First, we analyze an untimed version of the problem, using Linear-Time Temporal Logic over finite traces (LTLf) as a specification language and providing a sound and complete technique to synthesize the alignment instructions, which relies on finite automata-theoretic manipulations. The technique can be effectively implemented by resorting to planning technology, notably leading to a system that significantly outperforms all current state-of-the-art ad-hoc solutions.
Secondly a Timed-Trace version is also discussed, where we extend the approach to metric LTLf (MTLf), i.e., the extension of LTLf where time is dealt with numerically. The resulting setting introduces significant technical challenges and requires a more sophisticated machinery than that for finite-state automata. We conclude by discussing possible future developments.

Tobias Winkler: Model Checking Temporal Properties of Recursive Probabilistic Programs

Probabilistic pushdown automata (pPDA) are a standard operational model for programming languages involving discrete random choices, procedures, and returns. Temporal properties are useful for gaining insight into the chronological order of events during program execution. Existing approaches in the literature have focused mostly on omega-regular and LTL properties. In this paper, we study the model checking problem of pPDA against omega-visibly pushdown languages that can be described by specification logics such as CaRet and are strictly more expressive than omega-regular properties. With these logical formulae, it is possible to specify properties that explicitly take the structured computations arising from procedural programs into account. For example, CaRet is able to match procedure calls with their corresponding future returns, and thus allows to express fundamental program properties like total and partial correctness.

Patrick Wienhöft: Be Lazy and Don’t Care: Faster CTL Model Checking for Recursive State Machines

Recursive state machines (RSMs) are state-based models for procedural programs with wide-ranging applications in program verification and interprocedural analysis. Model-checking algorithms for RSMs and related formalisms and various temporal logic specifications have been intensively studied in the literature.
In this paper, we devise a new model-checking algorithm for RSMs and requirements in computation tree logic (CTL) that exploits the compositional structure of RSMs by ternary model checking in combination with a lazy evaluation scheme.

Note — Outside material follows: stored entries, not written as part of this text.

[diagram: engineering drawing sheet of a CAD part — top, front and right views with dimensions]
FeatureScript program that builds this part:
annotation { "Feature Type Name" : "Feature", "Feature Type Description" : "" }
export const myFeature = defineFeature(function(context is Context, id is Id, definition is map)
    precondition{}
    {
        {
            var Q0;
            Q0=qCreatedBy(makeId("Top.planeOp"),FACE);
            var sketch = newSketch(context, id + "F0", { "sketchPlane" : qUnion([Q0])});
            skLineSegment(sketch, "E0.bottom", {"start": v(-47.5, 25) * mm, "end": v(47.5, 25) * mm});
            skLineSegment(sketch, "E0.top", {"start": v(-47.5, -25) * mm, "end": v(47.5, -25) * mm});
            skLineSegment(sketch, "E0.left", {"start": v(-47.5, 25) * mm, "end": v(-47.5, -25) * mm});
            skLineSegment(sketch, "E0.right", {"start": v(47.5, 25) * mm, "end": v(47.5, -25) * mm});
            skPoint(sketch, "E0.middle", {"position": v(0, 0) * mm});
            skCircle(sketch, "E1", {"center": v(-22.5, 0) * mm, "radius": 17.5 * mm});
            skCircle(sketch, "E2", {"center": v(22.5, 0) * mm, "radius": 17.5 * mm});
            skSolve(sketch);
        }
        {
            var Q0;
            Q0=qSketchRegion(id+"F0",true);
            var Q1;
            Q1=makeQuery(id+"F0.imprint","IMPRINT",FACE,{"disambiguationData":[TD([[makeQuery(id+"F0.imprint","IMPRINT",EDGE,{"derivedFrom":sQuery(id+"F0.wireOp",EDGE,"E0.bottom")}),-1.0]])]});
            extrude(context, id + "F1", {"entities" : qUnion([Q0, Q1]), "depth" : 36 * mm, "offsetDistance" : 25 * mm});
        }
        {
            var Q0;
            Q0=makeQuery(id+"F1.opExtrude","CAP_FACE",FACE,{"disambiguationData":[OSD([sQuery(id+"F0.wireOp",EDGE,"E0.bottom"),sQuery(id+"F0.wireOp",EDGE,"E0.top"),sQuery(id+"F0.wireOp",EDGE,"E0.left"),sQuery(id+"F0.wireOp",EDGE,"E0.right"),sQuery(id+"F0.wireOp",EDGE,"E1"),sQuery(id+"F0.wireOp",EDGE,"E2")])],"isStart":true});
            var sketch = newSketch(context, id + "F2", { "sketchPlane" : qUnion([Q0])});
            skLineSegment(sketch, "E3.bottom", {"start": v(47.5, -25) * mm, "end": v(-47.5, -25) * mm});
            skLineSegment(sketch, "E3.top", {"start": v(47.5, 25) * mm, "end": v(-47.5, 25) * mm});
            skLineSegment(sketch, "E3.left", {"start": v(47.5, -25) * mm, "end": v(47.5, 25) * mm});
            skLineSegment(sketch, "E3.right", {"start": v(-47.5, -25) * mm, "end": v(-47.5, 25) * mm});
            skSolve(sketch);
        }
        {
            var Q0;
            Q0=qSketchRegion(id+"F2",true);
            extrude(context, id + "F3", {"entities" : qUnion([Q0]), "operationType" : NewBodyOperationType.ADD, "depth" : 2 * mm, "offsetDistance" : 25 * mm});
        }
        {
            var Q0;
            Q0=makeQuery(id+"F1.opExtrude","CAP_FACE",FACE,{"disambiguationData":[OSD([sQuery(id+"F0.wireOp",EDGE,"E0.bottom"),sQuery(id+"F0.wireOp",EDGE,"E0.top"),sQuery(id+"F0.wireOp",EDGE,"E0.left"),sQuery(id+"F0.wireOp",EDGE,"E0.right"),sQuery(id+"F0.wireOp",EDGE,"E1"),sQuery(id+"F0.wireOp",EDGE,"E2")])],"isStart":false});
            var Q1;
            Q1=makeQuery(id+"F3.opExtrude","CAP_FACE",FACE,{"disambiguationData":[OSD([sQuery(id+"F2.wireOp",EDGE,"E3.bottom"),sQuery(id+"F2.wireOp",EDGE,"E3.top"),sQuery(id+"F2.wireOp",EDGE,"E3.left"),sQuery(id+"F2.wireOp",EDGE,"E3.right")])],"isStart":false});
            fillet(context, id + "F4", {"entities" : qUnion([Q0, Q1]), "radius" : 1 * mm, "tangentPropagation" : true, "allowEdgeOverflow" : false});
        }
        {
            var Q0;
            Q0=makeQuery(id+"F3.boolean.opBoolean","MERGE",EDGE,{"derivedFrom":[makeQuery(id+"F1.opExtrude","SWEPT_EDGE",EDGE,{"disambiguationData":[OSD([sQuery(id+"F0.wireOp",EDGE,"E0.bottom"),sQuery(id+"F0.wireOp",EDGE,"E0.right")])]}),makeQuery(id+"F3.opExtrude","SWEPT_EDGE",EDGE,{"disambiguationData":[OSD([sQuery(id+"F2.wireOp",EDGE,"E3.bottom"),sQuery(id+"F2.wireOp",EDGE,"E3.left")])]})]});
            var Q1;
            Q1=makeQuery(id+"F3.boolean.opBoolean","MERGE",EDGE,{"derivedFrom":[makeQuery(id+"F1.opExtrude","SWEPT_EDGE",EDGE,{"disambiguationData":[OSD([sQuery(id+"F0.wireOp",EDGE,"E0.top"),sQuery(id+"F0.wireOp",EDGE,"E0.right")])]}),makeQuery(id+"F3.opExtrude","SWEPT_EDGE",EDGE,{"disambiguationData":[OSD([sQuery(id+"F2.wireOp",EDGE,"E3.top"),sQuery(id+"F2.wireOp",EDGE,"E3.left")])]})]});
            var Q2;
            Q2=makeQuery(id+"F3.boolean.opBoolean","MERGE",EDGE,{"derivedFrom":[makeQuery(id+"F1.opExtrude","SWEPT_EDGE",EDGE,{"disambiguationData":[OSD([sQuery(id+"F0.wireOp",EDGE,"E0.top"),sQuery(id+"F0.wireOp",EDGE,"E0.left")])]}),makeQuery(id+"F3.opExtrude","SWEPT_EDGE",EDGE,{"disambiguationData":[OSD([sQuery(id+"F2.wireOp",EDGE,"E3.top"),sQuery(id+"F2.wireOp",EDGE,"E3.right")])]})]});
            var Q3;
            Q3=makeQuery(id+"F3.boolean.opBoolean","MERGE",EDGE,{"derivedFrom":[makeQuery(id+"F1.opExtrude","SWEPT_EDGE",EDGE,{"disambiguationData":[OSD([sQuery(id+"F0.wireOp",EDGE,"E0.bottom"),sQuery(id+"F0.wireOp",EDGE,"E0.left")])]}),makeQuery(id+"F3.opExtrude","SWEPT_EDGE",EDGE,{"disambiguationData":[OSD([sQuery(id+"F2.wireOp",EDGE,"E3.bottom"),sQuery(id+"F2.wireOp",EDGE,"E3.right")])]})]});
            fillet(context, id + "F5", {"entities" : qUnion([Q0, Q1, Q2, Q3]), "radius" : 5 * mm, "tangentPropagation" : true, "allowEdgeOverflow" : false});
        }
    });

Specifically, a procedural component is only analyzed in those cases in which it might influence the satisfaction of the CTL requirement. We evaluate our prototypical implementation on randomized scalability benchmarks and on an interprocedural data-flow analysis of Java programs, showing both practical applicability and significant speedups in comparison to state-of-the-art model-checking tools for procedural programs.